Columbus, Ohio City Attorney Zach Klein had been hinting that city leaders would go for a local ban on so-called assault weapons after a local judge granted an injunction against the state’s firearm preemption law from being enforced, but modern sporting rifles weren’t a direct target of the three new local gun control measures that Mayor Andrew Gintner and several city council members unveiled on Wednesday afternoon. Indirectly, however, the magazine ban proposed by city officials could impact some Columbus gun owners, and the storage mandate discussed on Wednesday could have ramifications for virtually every gun-owning resident in the city.
City Councilmember Shayla Favor said the proposed legislation will do the following:
1) Define “large capacity magazine” as any magazine, belt, drum, feed strip, clip or other similar device that has the capacity of, or can be readily restored or converted to accept, thirty (30) or more rounds of ammunition for use in a firearm. This definition does not include any of the following:
- A feeding device that has been permanently altered so that it cannot accommodate more than ten rounds of ammunition;
- A .22 caliber tube ammunition feeding device;
- A tubular magazine that is contained in a lever action firearm;
- A magazine that is permanently inoperable.
“This legislation will prohibit the possession of a large capacity magazine by anyone other than a federal or state agent or armed services member or a member of state or local law enforcement,” Favor said. “There is no reason for ordinary citizens to possess military-grade weapons.”
2) Promote safe storage of firearms. The legislation will penalize those who fail to exercise due care in storing their firearms when they know or reasonably should know that a minor is able to gain access to them.
3) Stress “straw men sale” of firearms. The legislation will address straw men sales of firearms and the role that they play in guns falling into the hands of the wrong individuals.

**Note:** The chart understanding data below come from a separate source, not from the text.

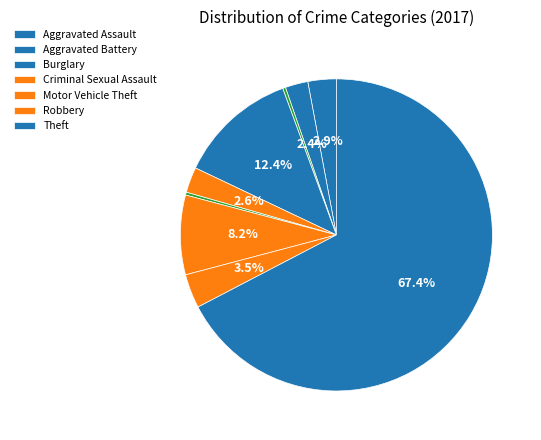

Count the number of slices in the pie.

9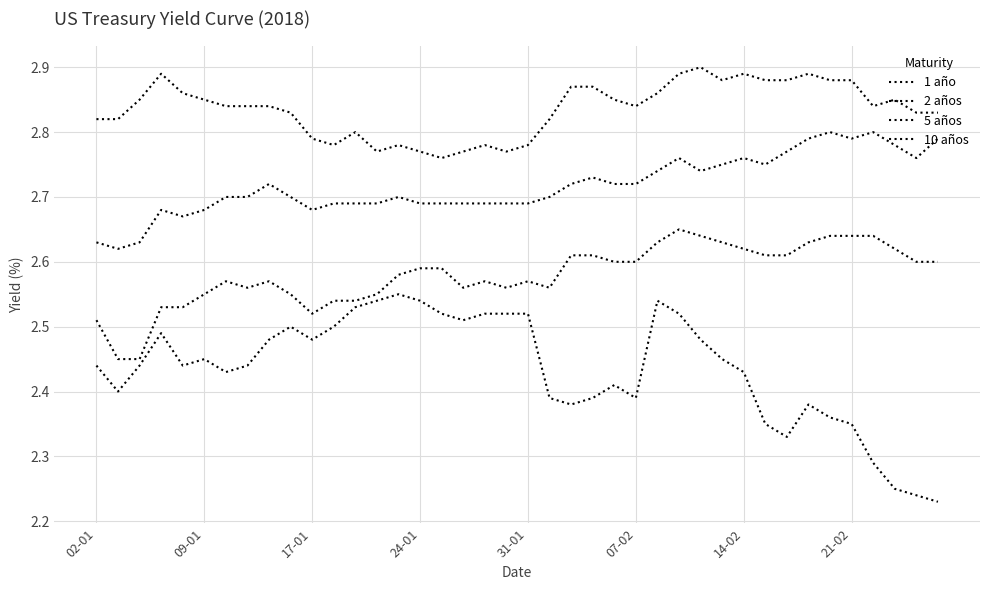

Which series has the widest spread of values?

1 año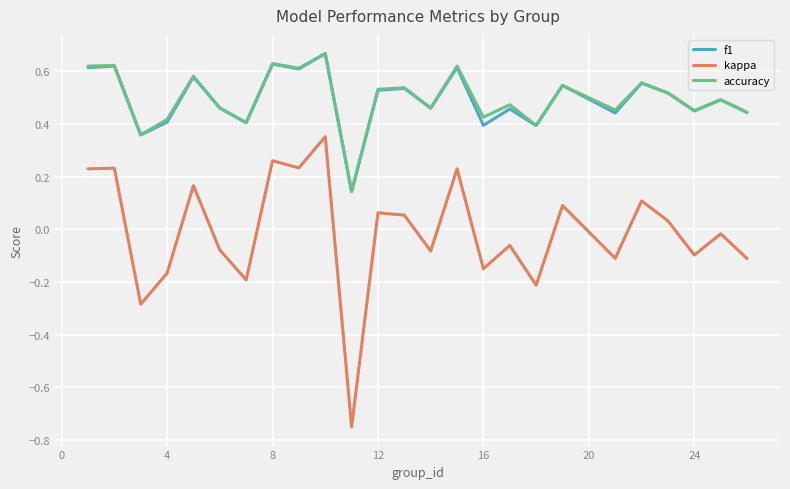

Count the number of data series in this chart.

3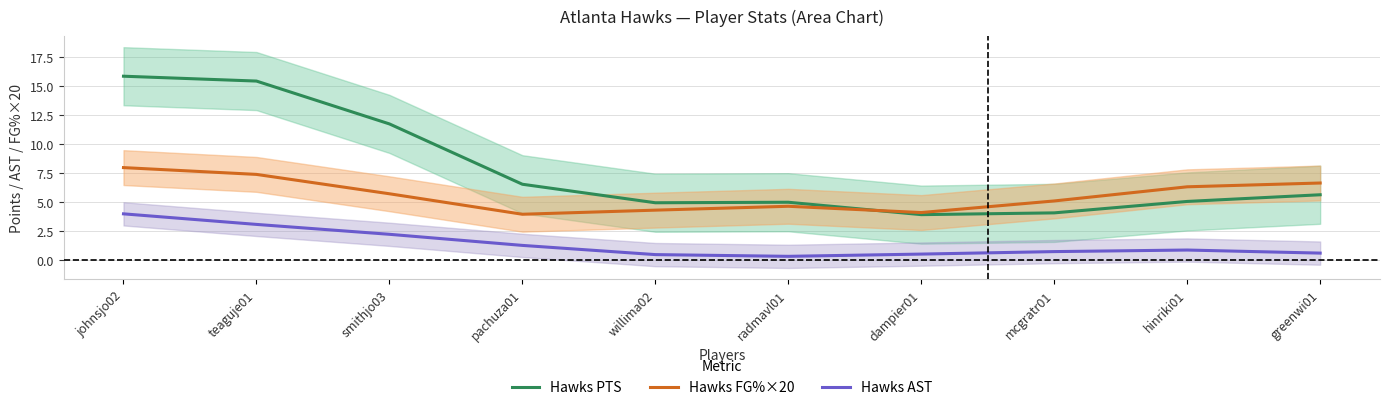

What is the difference between the second highest and minimum values in the Hawks PTS series?

11.5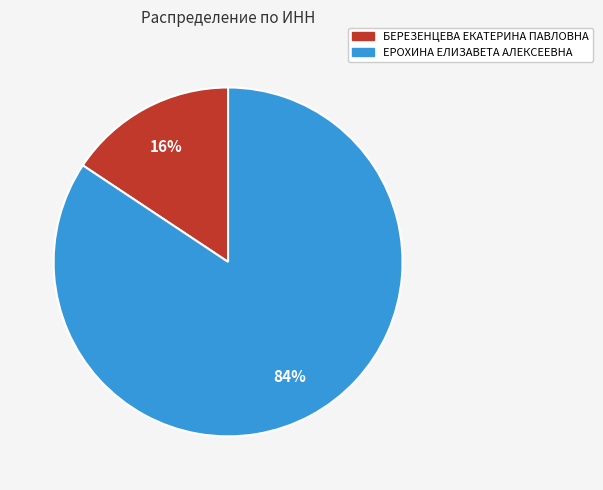

Does any single category account for the majority?

Yes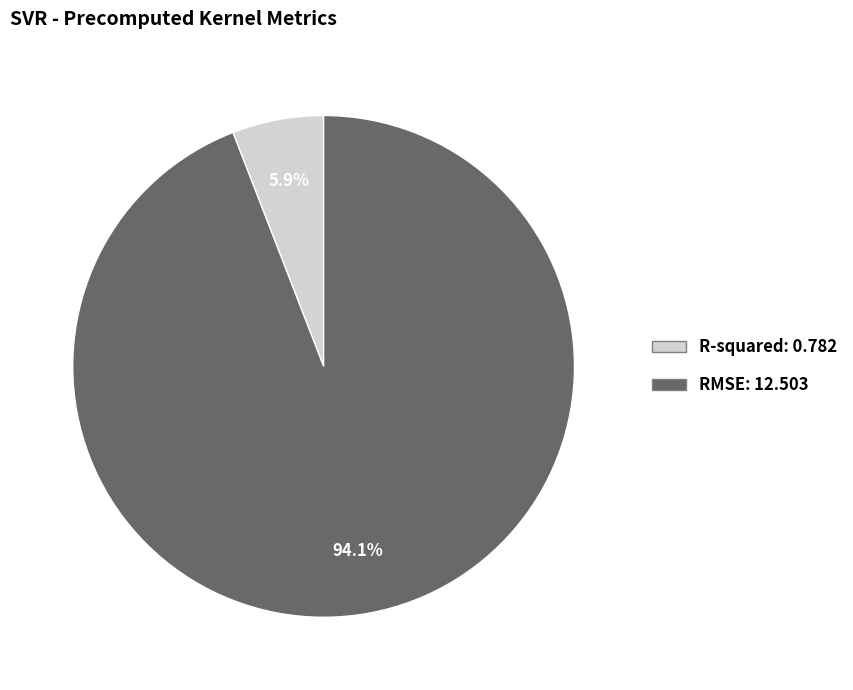

To the nearest percent, what is the combined percentage of RMSE and R-squared?

100%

This legislation prohibits the reckless selling, lending, giving, or furnishing of a firearm to a person who is prohibited from possessing a firearm. It will also criminalizes an individual who purchases or attempts to purchase a firearm who intends to sell the firearm to a person who is prohibited from possessing a firearm.
There are three big problems with the city’s announcement. First, the Buckeye Firearms Association argues that the city is misreading the judge’s decision, which the Second Amendment organization says is limited only to municipal zoning for firearms manufacturers and isn’t a green light to pass any and all local gun control measures city officials can dream up.
Ohio cities do not have the legal authority to regulate firearms, firearm components, ammunition, or knives.
“The Ohio Supreme Court has ruled on the matter of preemption and agreed that cities cannot pass their own gun laws,” said [BFA executive director Dean] Rieck.
“In addition, the state legislature has addressed this issue on multiple occasions, making it clear that they want firearms to be regulated at the state level only. This is to assure that there is one consistent set of laws rather than a patchwork of laws to confuse and entrap law-abiding citizens.”
On Nov. 4, the State of Ohio filed a notice of appeal and motion to stay the temporary restraining order issued by Judge McIntosh pending the appeal in the Tenth Appellate District.
And last week, Ohio Attorney General Dave Yost said this: “The City of Columbus remains part of the State of Ohio and subject to its laws. Ohio will appeal.”
The second issue with the new ordinances is that the magazine ban, at the very least, isn’t likely to survive a court challenge on Second Amendment grounds even on the off chance that the state Supreme Court does uphold the city’s authority to pass local gun laws. The city’s proposed storage mandate is may not survive court scrutiny, but it’s hard to know for sure without looking at the specific language.
Finally, there’s the fact that none of these local ordinances, which come with a misdemeanor penalty, are going to dissuade violent criminals. If someone’s committing an armed robbery or a drive-by shooting, I don’t think they’re going to be too concerned about the possibility of getting a misdemeanor charge for carrying an illegal magazine. Similarly, those who use guns to aid in their criminal enterprises aren’t likely to be all that responsible with their guns, so I doubt that they’ll be prompted to lock them up when they’re not in use because the city has mandated it.
The ordinance dealing with straw purchases is even more absurd. Buying a firearm for someone else is already a felony offense under both federal and state law, so duplicating that crime while reducing the penalty from a felony to a misdemeanor has the potential to treat straw buyers less harshly than they are now.
Columbus officials could have announced that they’d be referring all straw buy cases to the local U.S. Attorney’s office for prosecution, but that would go against their real goal here: to destroy Ohio’s preemption laws and impose a host of new infringements on the right to keep and bear arms in the few places in the state where Democrats still hold sway. This isn’t about public safety or fighting crime. It’s about seizing power not given to local officials and abusing it to target a fundamental civil right.